Orr: Detroit pensions still at risk in bankruptcy
- Article by: COREY WILLIAMS
- Associated Press
- December 12, 2013 - 5:50 PM
DETROIT — The pensions of Detroit city retirees won't be immune to cuts despite a private effort to raise $500 million to help the city eventually emerge from bankruptcy, emergency manager Kevyn Orr said Thursday in an interview with The Associated Press.
Orr, appointed by the governor last spring to run Detroit, said he "absolutely" supports a campaign to tap foundations and wealthy people to prevent the possible sale of city-owned art and preserve pensions. But he warned that the "expectations of the retiree community should be sober."
"Let's face it: having $500 million is better than not having $500 million," Orr said. "If we can find a way to allocate that to pensions — the other creditors might have something to say about that. ... That's a big, big help, but even that amount isn't going to solve the problem."
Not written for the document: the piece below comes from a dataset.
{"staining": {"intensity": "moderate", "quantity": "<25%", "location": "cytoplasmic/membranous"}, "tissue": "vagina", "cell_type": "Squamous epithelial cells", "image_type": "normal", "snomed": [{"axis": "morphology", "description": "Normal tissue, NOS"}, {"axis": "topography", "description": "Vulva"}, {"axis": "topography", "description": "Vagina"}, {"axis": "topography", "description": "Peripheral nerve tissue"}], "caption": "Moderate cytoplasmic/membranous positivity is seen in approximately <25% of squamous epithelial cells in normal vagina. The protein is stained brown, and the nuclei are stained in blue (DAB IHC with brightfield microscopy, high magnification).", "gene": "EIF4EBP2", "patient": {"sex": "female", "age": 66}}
Orr spoke to the AP nine days after Judge Steven Rhodes said the city is eligible to fix itself in bankruptcy and can cut pensions, overriding a provision in the Michigan Constitution. It was the most significant decision since the historic filing last July and one that adds urgency to the process. The ruling gives Orr's team the upper hand as they try to strike deals with Wall Street bond holders, pension funds and unions.
But Orr said he hasn't noticed any change at the bargaining table since that decision. He wants to file a remedy for $18 billion in long-term debt by early January, including $3.5 billion in two underfunded pension funds.
"We're running out of time even now. ... I can't really say that the creditors' tone has changed in any fashion," Orr said. "They're in very hard positions. There's no money."
U.S. District Judge Gerald Rosen is leading a group of mediators working in private with Orr's team and the city's creditors. Rosen also has reached out to foundations to come up with $500 million to prevent the sale of some art at the Detroit Institute of Arts and shore up the pensions of 23,000 retirees, many of whom get less than $20,000 a year.
"I'm dealing with calculations that affect the lives of people who don't have choices in many cases," Orr said of retirees. "You're 70, you're in your 80s or even your late 60s — it's not like you can go back into the labor market in any meaningful way."
Orr declined to say whether the pensions of firefighters and police officers should be treated differently in bankruptcy than the pensions of other rank-and-file retirees. The public safety pension fund is in better shape, and its beneficiaries typically get more.
He said he has an opinion but considers the issue "too sensitive" to share publicly.
"We would like them to work together as a committee so they can come up with a proposal that makes sense," Orr said.
He said he won't be stopped by a lack of consensus among creditors.
"We would like to think that we'll get some agreed solutions," Orr said, "but there's always a chance we won't and we'll have to go forward with a plan without a sense of agreement and see if we can get it approved in court nonetheless."
The president of the police union, Mark Diaz, called Orr's comments "very presumptuous" and believes higher courts will overturn Rhodes' decision on pension protections.
"I maintain the position that our pensions are indeed protected by the Michigan Constitution and that language was incorporated in our constitution for a reason," Diaz said. "I do not agree with the decision from the bankruptcy court that pensions are not sacrosanct, as the emergency manager said when all this began."
Orr said a safe, clean city could stop the flow of people leaving Detroit and even attract some to the city. The population has fallen to 700,000 from 1.8 million in the 1950s.
Fewer than half of Detroit's 88,000 streetlights are believed to work. About 26,000 have been added or fixed in some of the darkest neighborhoods.
Police response time to 911 calls has dropped dramatically to about 10 minutes from about 50 minutes. Millions of dollars in federal grant money is being used to tear down vacant houses.
Orr said some changes will be seen before he leaves Detroit by next fall but others will take up to three years.
"The average resident thinks that's nice if they're in the neighborhood that gets the lights," he said. "They think it's great if the blighted house they've been living with for 30 years is the one that goes down. The question is will all residents see that change on any time within the next nine months? The probability is not everybody will see the changes everywhere."